William joined The Queen, who is undertaking a week of royal engagements in Scotland for the first time since the death of The Duke of Edinburgh.
The Queen and Prince William began their day by visiting A. G. Barr, home to the iconic Irn Bru drink, in Cumbernauld, near Glasgow.
During the visit, William was offered a sip of Irn Bru and commented ‘you can taste the girders in it’ to commercial director Jonathan Kemp.
He was asked by Mr Kemp if he had tried the drink whilst he was a student at the University of St Andrews in Fife. The Earl of Strathearn, as William is known north of the border, replied: “Not St Andrews”, but further added that the iconic drink was often a part of his lunches during his time in the armed forces before raising a glass and saying it was ‘delicious’.
Upstream manager of Irn Bru Colin Reilly brought over a small jar to The Queen and The Duke of Cambridge which contained the clear essence of the fizzy drink. The recipe is a secret only known to three people!
After smelling the clear substance, the Duke commented: “I’m trying to guess what’s in it but that’s quite hard, isn’t it?”
Mr Reilly said: “I’d love to tell you,” and William smiled as he replied: “This is a closely guarded secret.”
Whilst the royal pair visited the factory, they met with employees and were given an overview of the history of the company, before Her Majesty unveiled a plaque to commemorate the visit and the official opening of the process facility.
The entire facility had to be shut down for the royal visit because of the noise levels, reports Sky News, and it would be ‘hours before they get it all back in to production again and sending drinks right around the world’.
— The Royal Family (@RoyalFamily) June 28, 2021
Her Majesty wore her pearl trefoil brooch for the occasion.
After the visit to the Irn Bru factory, The Queen headed to the Palace of Holyroodhouse in Edinburgh, her official residence in Scotland, for the Ceremony of Keys.
The monarch was welcomed to ‘your ancient and hereditary kingdom of Scotland’ by Edinburgh Lord Provost Frank Ross.
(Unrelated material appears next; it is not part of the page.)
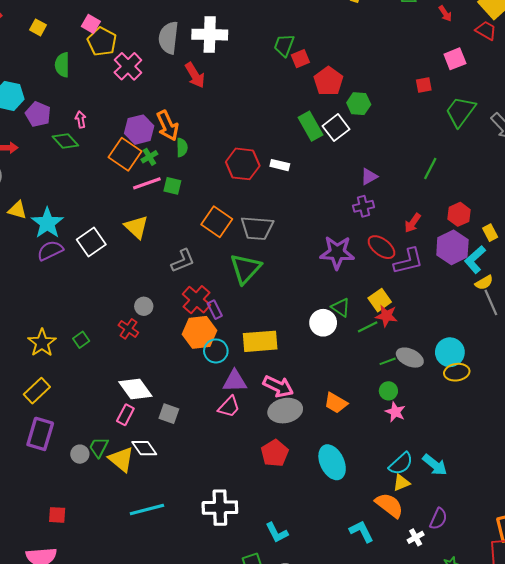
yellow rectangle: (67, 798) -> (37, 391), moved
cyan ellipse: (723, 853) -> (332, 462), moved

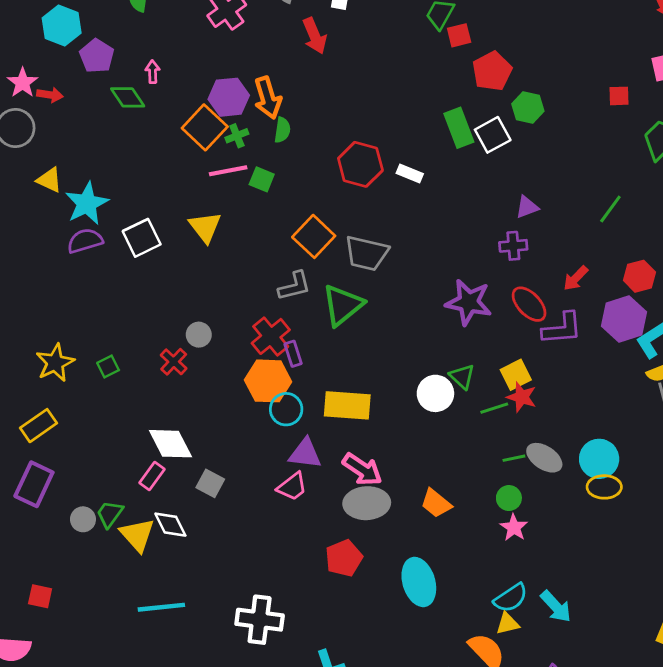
gray L-shape: (183, 261) -> (294, 286), moved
During the event, the keys to the city of Edinburgh are handed over symbolically to the monarch before being returned to the Lord Provost of Edinburgh.
After the ceremony, The Queen inspected the Guard of Honour on the forecourt of the Palace. She and grandson William met with local key workers, talking to them about their roles during the pandemic.
Royal Week sees the Queen spending a week in different parts of Scotland to recognise all the Scottish people, and celebrate Scottish culture, achievement and communities.
It is also known as Holyrood Week; the annual celebration was cancelled last year due to the Covid pandemic.
The Queen will be joined later in the week by her daughter, The Princess Royal, for more engagements.